**YOUR TASK:**
Reproduce every line of the items below verbatim.

**RECORDS FOR THIS EXERCISE:**
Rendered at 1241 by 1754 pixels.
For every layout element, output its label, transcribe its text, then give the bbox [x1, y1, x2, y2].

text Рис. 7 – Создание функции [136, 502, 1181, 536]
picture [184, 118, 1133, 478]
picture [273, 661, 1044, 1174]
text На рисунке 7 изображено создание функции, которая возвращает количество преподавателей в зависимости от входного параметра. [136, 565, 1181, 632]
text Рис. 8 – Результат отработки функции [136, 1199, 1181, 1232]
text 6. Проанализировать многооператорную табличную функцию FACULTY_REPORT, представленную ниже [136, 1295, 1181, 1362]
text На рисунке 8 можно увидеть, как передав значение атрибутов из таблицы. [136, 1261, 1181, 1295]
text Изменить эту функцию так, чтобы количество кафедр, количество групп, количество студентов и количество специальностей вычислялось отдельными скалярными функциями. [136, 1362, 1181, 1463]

**THE ANSWER:**
Rendered at 1241 by 1754 pixels.
For every layout element, output its label, transcribe its text, then give the bbox [x1, y1, x2, y2].

text Рис. 7 – Создание функции [136, 502, 1181, 536]
picture [184, 118, 1133, 478]
picture [273, 661, 1044, 1174]
text На рисунке 7 изображено создание функции, которая возвращает количество преподавателей в зависимости от входного параметра. [136, 565, 1181, 632]
text Рис. 8 – Результат отработки функции [136, 1199, 1181, 1232]
text 6. Проанализировать многооператорную табличную функцию FACULTY_REPORT, представленную ниже [136, 1295, 1181, 1362]
text На рисунке 8 можно увидеть, как передав значение атрибутов из таблицы. [136, 1261, 1181, 1295]
text Изменить эту функцию так, чтобы количество кафедр, количество групп, количество студентов и количество специальностей вычислялось отдельными скалярными функциями. [136, 1362, 1181, 1463]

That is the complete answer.